Ontario Liberals win third straight term in office
Ontario Premier and Liberal leader Dalton McGuinty and his wife Terri arrive at a polling station in Ottawa October 6, 2011. Ontario voters will head to the polls today in a provincial election. Reuters

Ontario Liberals scored a third straight victory in a provincial election in Canada's economic center on Thursday, but fell one seat short of a majority and will need support from opposition legislators to stay in power.

The Liberals won 53 seats in the Legislative Assembly of Ontario after a late surge in a campaign in which polls showed they started in a weak second place. The election numbers were not yet official and many individual races were very close.

This will be the first minority government in the province since the mid-1980s.

The Progressive Conservatives scooped up 37 seats while the left-leaning New Democrats were ahead in 17.

The Liberals' took most of the seats in urban centers including the financial capital of Toronto, while the Conservatives dominated the province's rural areas.

Ontario Premier Dalton McGuinty, now heading for his third straight term in office, campaigned on a message of a steady hand at the tiller in difficult times.

McGuinty highlighted his track record of steering the province, Canada's manufacturing powerhouse, through recession with no major spending cuts.

Ontario, with a population of more than 13 million, is Canada's most populous province. Its export-oriented economy accounts for about 40 percent of the national gross domestic product.

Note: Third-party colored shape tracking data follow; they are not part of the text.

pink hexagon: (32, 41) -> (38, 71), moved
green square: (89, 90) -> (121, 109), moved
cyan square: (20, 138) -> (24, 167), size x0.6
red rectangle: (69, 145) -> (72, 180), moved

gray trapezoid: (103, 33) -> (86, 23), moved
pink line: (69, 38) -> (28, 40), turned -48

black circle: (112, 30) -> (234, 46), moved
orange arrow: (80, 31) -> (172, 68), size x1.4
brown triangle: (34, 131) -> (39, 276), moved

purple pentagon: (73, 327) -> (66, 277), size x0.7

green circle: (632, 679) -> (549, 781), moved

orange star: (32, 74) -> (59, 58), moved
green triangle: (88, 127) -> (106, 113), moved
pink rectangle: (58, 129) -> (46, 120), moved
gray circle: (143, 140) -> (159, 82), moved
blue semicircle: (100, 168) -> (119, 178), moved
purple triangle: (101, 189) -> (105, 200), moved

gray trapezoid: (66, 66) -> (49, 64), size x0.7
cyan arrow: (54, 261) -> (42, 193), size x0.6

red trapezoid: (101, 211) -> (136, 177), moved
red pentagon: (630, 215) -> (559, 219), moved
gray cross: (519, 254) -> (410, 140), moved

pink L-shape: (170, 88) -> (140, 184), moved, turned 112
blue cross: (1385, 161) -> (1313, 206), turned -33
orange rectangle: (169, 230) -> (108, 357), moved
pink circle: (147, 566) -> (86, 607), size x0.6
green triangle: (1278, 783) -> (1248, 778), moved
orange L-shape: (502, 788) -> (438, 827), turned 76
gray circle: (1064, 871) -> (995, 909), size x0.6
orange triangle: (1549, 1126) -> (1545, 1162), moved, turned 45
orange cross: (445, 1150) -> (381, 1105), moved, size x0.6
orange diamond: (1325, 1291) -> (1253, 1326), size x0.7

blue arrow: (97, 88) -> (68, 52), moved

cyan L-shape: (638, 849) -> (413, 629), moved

The Liberals lost a total of 17 seats in the election, with the Conservatives picking up 12 and the New Democrats gaining seven. There were two vacancies going into the vote.

Fifty-four seats is the slimmest possible majority for the Liberals. Being one seat short of a majority means the Liberals will need to cooperate with opposition legislators to push through their agenda.

The two opposition parties can join forces to vote them out, either by rejecting major legislation or by passing a vote of no confidence.

'PREMIER DAD'

The race began with a call for change over public frustration with the rising debt, taxes, electricity bills and spending scandals. In the end, voters decided that boring is sometimes best with a stable McGuinty dubbed Premier Dad.

It's important that we be sober minded about the message Ontarians have sent us tonight, McGuinty said in a bittersweet speech before a cheering crowd in Ottawa.

Ontarians said to us, 'We are placing our trust in you but we expect you to work even harder, listen more than ever and give us nothing but your best every day. But most of all we demand that you lead.'

During the campaign, the Liberals promised more money for their priorities of healthcare and education.

They say they can rein in a C$16 billion deficit and ween the province off its dependency on the auto sector by investing heavily in renewable energy.

Tim Hudak, leader of the Progressive Conservatives, saw his lead disappear in the final weeks of the campaign as he scrambled to connect with voters on a platform that looked very similar to that of the Liberals, albeit with some promises to lower taxes and curb spending.

It is very clear that the people of Ontario have put Dalton McGuinty on a much shorter leash, Hudak told supporters at his campaign headquarters in Niagara Falls.

A vow to scrap Ontario's C$7 billion green energy deal with South Korea's Samsung and end above-market prices for renewable power were the party's only big policy difference with the Liberals.

Negative media play about right-wing crime and punishment ideas and moves deemed anti-immigrant and homophobic also did the Conservatives few favors.